His depression causes him to not want to really do anything; to not want to try, to the point where just getting up in the morning could be very hard for him. This, along with Hamlet’s desire to seek revenge for his father, causing him to prolong his action to the point where it almost doesn’t happen. This alone is a very hard conflict that Hamlet must face.
Ophelia also gives us a glimpse at Hamlet’s attire, explaining to the King and Queen that Hamlet, “…with his doublet and all unbraced/ No hat upon his head, his stockings fouled,/ Ungartered, and down-gyved to his ankle,/ Pale as his shirt, his knees knocking each other/ And with a look so piteous in purport/…” (2.1.80-84) had come to her.
This shows that Hamlet has neglected his appearance. This also shows Hamlet’s lack of action caused by his depression on a smaller scale. These signs show that Hamlet is struggling with a weight-bearing internal conflict, that today we know as depression.

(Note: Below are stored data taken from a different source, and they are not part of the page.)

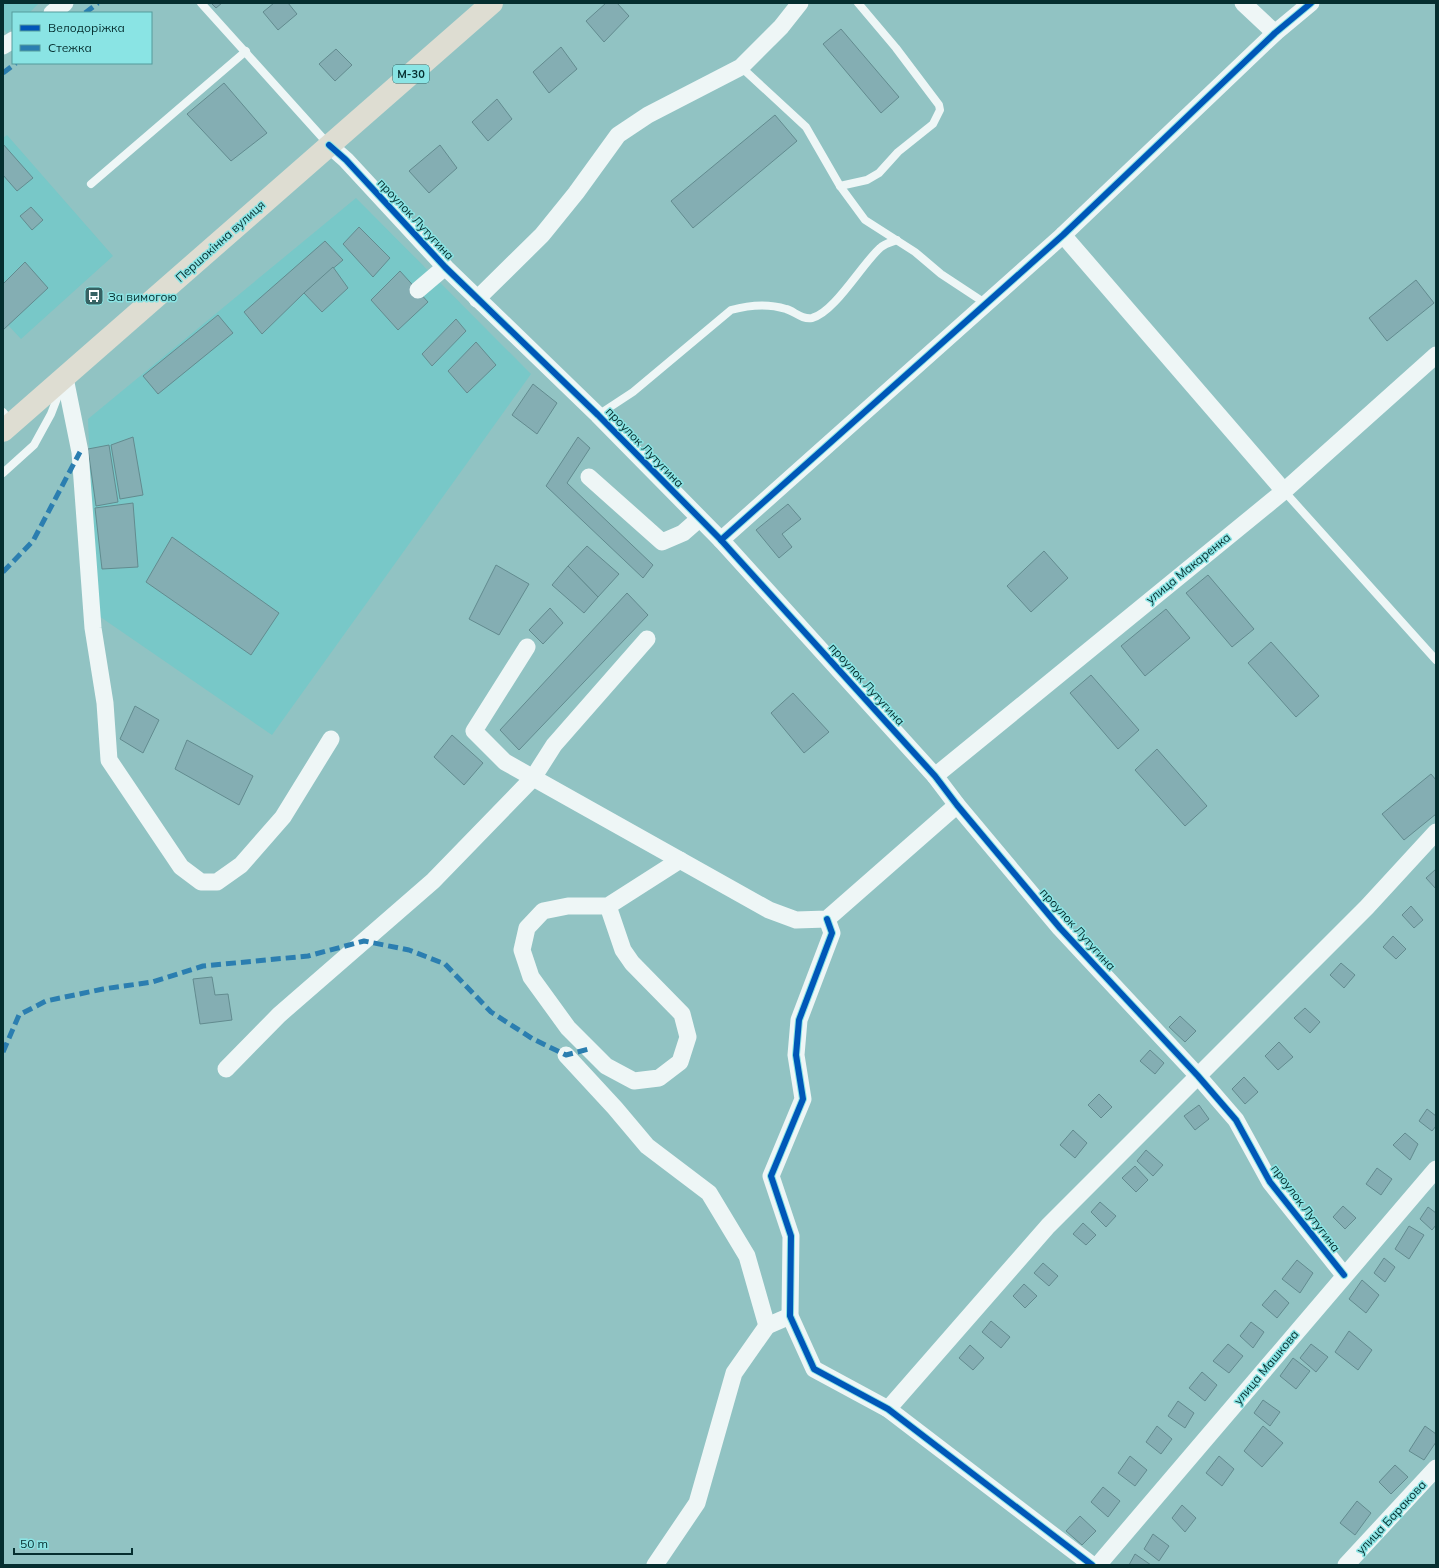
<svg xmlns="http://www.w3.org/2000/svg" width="1439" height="1568" font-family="Mulish,sans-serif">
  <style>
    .built { fill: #78c8c8 }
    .building { fill: #84aeb3; stroke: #628b8f }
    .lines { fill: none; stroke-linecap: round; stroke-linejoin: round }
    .lane { stroke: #eef6f6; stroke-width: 8 }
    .street { stroke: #eef6f6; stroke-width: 17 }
    .highway { stroke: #deddd2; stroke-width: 22 }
    .quiet { stroke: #2b7eb0; stroke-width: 5; stroke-dasharray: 10 5; stroke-linecap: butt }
    .cycleway-casing { stroke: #8ae4e4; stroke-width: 8 }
    .cycleway { stroke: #0057b8; stroke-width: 6 }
    .labels { text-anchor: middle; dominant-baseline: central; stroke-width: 3; stroke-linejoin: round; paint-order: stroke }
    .shield { fill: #8ae4e4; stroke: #2d6565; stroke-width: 1 }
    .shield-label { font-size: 11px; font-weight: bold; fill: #052e2f }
    .street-label { font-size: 12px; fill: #052e2f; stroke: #8ae4e4 }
    .poi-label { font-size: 12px; fill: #052e2f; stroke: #8ae4e4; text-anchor: start }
  </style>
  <rect width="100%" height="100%" fill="#91c3c3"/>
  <!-- built -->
  <g class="built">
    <polygon points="3,3 39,3 29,13 13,13 13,27 7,33 3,29"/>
    <polygon points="7,135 113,256 21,339 8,325 3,330 3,138"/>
    <polygon points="356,198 531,374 272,735 96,614 88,419"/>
  </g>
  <!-- building -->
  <g class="building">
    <polygon points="211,3 222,3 216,8"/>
    <polygon points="274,3 288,3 297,14 278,30 263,12"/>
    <polygon points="606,3 617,3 629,16 604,42 586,21"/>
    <polygon points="841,29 899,97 881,113 823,44"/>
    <polygon points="561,47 577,69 549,93 533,72"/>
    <polygon points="336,49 352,65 335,81 319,64"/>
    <polygon points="224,83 267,133 231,161 187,114"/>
    <polygon points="497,99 512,119 488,141 472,122"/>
    <polygon points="775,115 797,141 693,228 671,201"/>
    <polygon points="3,144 33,178 17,191 3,175"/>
    <polygon points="440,145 457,168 429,193 409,171"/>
    <polygon points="31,207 43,220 32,230 20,216"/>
    <polygon points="359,227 390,258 373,277 343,244"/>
    <polygon points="325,241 343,260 304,293 262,334 244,312"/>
    <polygon points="25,262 48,288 3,330 3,284"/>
    <polygon points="333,267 348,288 322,312 304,293"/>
    <polygon points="400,271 428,302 398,330 371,300"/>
    <polygon points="1416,280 1434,303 1387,341 1369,318"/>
    <polygon points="218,315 233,333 158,394 143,376"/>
    <polygon points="456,319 466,331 432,366 422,354"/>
    <polygon points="476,342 496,365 467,393 448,371"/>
    <polygon points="533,384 557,403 537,434 512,415"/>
    <polygon points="133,437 143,495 120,499 111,445"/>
    <polygon points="578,437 590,448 567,483 653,565 643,578 546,486"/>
    <polygon points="109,445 118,502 96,506 88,449"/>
    <polygon points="133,503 138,567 102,569 95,508"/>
    <polygon points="788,504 801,519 782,534 792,547 779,558 756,530"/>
    <polygon points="172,537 279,613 251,655 146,582"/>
    <polygon points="587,546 619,574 598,597 568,566"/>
    <polygon points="1044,551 1068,578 1031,612 1007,586"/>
    <polygon points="496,565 529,584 499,635 469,619"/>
    <polygon points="568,566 598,597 584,613 552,585"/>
    <polygon points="1208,575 1254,629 1232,647 1186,593"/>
    <polygon points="627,593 648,615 519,750 500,730"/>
    <polygon points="550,608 563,623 543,644 529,630"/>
    <polygon points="1166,609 1190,638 1145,676 1121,646"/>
    <polygon points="1271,642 1319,696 1296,717 1248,663"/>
    <polygon points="1091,675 1139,730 1118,749 1070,693"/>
    <polygon points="793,693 829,732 804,753 771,713"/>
    <polygon points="135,706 159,720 143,753 120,739"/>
    <polygon points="452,735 483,763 464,785 434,757"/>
    <polygon points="187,740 253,776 239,805 175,769"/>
    <polygon points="1157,749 1207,806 1185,826 1135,770"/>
    <polygon points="1431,774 1436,780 1436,814 1404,840 1382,814"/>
    <polygon points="1436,869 1436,889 1426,878"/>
    <polygon points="1411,906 1423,920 1414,928 1402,915"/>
    <polygon points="1393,936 1406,949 1396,959 1383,947"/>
    <polygon points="1341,963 1355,975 1344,988 1330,975"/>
    <polygon points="212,977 215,995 228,994 232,1020 200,1024 193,979"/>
    <polygon points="1305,1008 1320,1022 1310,1033 1294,1018"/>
    <polygon points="1180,1016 1196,1031 1185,1042 1169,1027"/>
    <polygon points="1279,1042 1293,1057 1278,1070 1265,1056"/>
    <polygon points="1150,1050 1164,1063 1155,1074 1140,1061"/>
    <polygon points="1244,1077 1258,1092 1245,1104 1232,1089"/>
    <polygon points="1099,1094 1112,1107 1101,1118 1088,1105"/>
    <polygon points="1199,1105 1209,1119 1195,1130 1184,1116"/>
    <polygon points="1427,1109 1436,1116 1436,1126 1432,1131 1419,1121"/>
    <polygon points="1073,1130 1087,1143 1075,1158 1060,1145"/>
    <polygon points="1405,1133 1418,1144 1410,1160 1393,1145"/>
    <polygon points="1146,1150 1163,1165 1153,1176 1137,1161"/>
    <polygon points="1135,1166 1148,1180 1136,1192 1122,1178"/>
    <polygon points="1377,1168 1392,1179 1381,1195 1366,1184"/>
    <polygon points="1100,1202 1116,1216 1106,1227 1091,1212"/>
    <polygon points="1343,1206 1356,1218 1345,1229 1333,1217"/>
    <polygon points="1428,1207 1436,1213 1436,1225 1432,1230 1420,1219"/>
    <polygon points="1083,1223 1096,1235 1086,1245 1073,1234"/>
    <polygon points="1409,1226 1424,1235 1409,1259 1395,1249"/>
    <polygon points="1384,1258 1395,1267 1385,1282 1374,1273"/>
    <polygon points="1297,1260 1313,1273 1300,1293 1282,1279"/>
    <polygon points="1043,1263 1058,1276 1049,1286 1034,1273"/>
    <polygon points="1362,1280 1379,1295 1366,1313 1349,1299"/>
    <polygon points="1024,1284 1037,1296 1025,1308 1013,1296"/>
    <polygon points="1275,1290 1289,1303 1277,1318 1262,1305"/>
    <polygon points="991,1321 1010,1337 1001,1348 982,1332"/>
    <polygon points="1251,1322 1264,1332 1253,1348 1240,1336"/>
    <polygon points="1349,1331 1372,1350 1358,1370 1335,1352"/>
    <polygon points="1228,1344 1243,1356 1229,1373 1213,1361"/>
    <polygon points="1311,1344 1328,1357 1316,1372 1300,1358"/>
    <polygon points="970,1345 984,1358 973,1370 959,1358"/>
    <polygon points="1293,1358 1310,1371 1296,1389 1280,1376"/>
    <polygon points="1202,1372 1217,1385 1205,1401 1189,1388"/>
    <polygon points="1263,1400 1280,1412 1270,1426 1254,1413"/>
    <polygon points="1178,1401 1194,1413 1185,1428 1168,1416"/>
    <polygon points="1157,1426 1172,1439 1161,1454 1146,1442"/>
    <polygon points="1263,1426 1283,1443 1262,1467 1244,1451"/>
    <polygon points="1425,1426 1436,1434 1436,1442 1424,1460 1409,1451"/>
    <polygon points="1130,1456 1147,1470 1135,1486 1118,1473"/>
    <polygon points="1219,1456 1234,1469 1222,1486 1206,1473"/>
    <polygon points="1395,1465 1408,1477 1391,1494 1379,1482"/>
    <polygon points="1103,1487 1120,1501 1108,1517 1091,1502"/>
    <polygon points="1357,1501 1371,1513 1355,1535 1340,1523"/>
    <polygon points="1182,1505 1196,1518 1185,1532 1172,1518"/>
    <polygon points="1080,1516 1096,1531 1082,1545 1066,1531"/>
    <polygon points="1153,1534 1169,1546 1159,1561 1144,1549"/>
    <polygon points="1135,1554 1151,1565 1129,1565"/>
  </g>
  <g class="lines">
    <!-- lane -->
    <g class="lane">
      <polyline points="201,3 329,145"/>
      <polyline points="741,67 806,127 840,186 865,220 915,252 941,274 985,303"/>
      <polyline points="91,184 246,51"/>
      <polyline points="840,186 867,180 879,173 898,152 933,124 940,110 939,105 896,48 858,3"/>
      <polyline points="3,412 12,423"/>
      <path d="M598,415L633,392L731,310C749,305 767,303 786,309C794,311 802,320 812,318C834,313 862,264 880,248C884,244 891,242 897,240"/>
      <polyline points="3,473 34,445 51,414 61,388"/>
      <polyline points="1284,491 1436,660"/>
    </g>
    <!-- street -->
    <g class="street">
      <polyline points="1243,3 1275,33"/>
      <polyline points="52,13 65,3"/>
      <polyline points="3,46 13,40"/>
      <polyline points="329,145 346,160 445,267 598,415 721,540 935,776 957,805 1060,928 1198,1076 1236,1120 1270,1182 1344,1275"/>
      <polyline points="1063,235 1284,491"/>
      <polyline points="418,290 445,267"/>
      <polyline points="477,299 542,235 576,193 618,135 648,115 741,67 781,27 800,3"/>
      <polyline points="65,378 80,452 93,628 105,703 109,760 181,867 201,882 217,882 241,865 283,817 331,739"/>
      <polyline points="589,477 662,542 683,533 699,519"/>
      <polyline points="721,540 1063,235 1275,33 1311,3"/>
      <polyline points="527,647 474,731 505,762 769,910 796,920 827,919 957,805"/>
      <polyline points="935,776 1284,491 1436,355"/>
      <polyline points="608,906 623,950 632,963 682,1014 688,1037 680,1062 659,1078 634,1081 606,1066 568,1028 531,977 522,950 527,928 543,911 568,906 608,906 680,860"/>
      <polyline points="827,919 832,933 799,1020 796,1055 803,1099 771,1176 791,1236 790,1316 814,1369 888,1409 1092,1565"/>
      <polyline points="566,1055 615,1108 647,1146 709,1193 747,1256 767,1326"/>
      <polyline points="226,1069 279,1015 433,881 533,778 554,745 647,639"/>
      <polyline points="888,1409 1048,1226 1367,907 1436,832"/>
      <polyline points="655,1565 697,1503 734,1373 767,1326 790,1316"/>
      <polyline points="1098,1565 1436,1169"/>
      <polyline points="1346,1565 1436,1468"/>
    </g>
    <!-- highway -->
    <polyline class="highway" points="3,431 492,3"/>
    <!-- quiet -->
    <g class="quiet">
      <polyline points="85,13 98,3"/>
      <polyline points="3,73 16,63"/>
      <polyline points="3,572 33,541 80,452"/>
      <polyline points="3,1052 19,1015 46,1001 103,989 152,982 203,966 308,956 364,941 409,950 445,964 491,1012 533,1039 566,1055 589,1049"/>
    </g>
    <!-- cycleway casing -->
    <g class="cycleway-casing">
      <g id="cycleway">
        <polyline points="329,145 346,160 445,267 598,415 721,540 935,776 957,805 1060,928 1198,1076 1236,1120 1270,1182 1344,1275"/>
        <polyline points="721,540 1063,235 1275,33 1311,3"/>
        <polyline points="827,919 832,933 799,1020 796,1055 803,1099 771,1176 791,1236 790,1316 814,1369 888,1409 1092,1565"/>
      </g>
    </g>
    <!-- cycleway -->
    <use href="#cycleway" class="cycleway"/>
  </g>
  <!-- icons -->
  <defs>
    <g id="bus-square" transform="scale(1)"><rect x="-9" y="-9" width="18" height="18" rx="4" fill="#366263" stroke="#8ae4e4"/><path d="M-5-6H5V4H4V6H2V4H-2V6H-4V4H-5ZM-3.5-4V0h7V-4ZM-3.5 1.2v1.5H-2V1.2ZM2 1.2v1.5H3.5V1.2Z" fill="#fff"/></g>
  </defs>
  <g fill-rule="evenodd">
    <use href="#bus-square" x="94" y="296"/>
  </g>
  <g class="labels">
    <!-- shield labels -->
    <rect class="shield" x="393" y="65" width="36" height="18" rx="3"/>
    <g class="shield-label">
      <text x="411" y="74">М-30</text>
    </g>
    <!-- street labels -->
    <g class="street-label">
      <text transform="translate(416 219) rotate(47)">проулок Лутугина</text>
      <text transform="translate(220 241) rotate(-42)">Першокінна вулиця</text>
      <text transform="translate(645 447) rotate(46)">проулок Лутугина</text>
      <text transform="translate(1188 568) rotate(-39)">улица Макаренка</text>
      <text transform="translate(867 684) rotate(48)">проулок Лутугина</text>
      <text transform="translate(1078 929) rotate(48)">проулок Лутугина</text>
      <text transform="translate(1306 1208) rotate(53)">проулок Лутугина</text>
      <text transform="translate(1266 1367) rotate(-50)">улица Машкова</text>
      <text transform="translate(1391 1517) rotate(-47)">улица Баракова</text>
    </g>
    <!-- poi labels -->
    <g class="poi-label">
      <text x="108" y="296">За вимогою</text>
    </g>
  </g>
  <!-- border -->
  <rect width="1439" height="1568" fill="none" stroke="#052e2f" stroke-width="8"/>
  <!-- legend -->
  <rect x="12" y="12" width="140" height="52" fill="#8ae4e4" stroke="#559b9c"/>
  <rect x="20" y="25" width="20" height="6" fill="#0057b8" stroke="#559b9c"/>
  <text x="48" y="32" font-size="12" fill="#052e2f">Велодоріжка</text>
  <rect x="20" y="45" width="20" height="6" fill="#2b7eb0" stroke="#559b9c"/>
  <text x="48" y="52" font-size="12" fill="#052e2f">Стежка</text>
  <!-- scale -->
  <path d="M14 1548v6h118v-6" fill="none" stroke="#052e2f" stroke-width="2"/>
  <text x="20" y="1548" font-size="12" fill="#052e2f" stroke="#8ae4e4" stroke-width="3" paint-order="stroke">50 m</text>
</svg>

The play Hamlet portrays many internal and external conflicts. These are shown through Hamlet’s anger, Claudius’ guilt, and finally Hamlet’s battle with depression. These conflicts, along with many others within the play, have kept Shakespeare’s beautiful tragedy alive for thousands of years as we continue to study his works in our schools today.
Shakespeare, William. Hamlet. Ed. David Bevington, David Scott Kastan. New York: 1988. Print.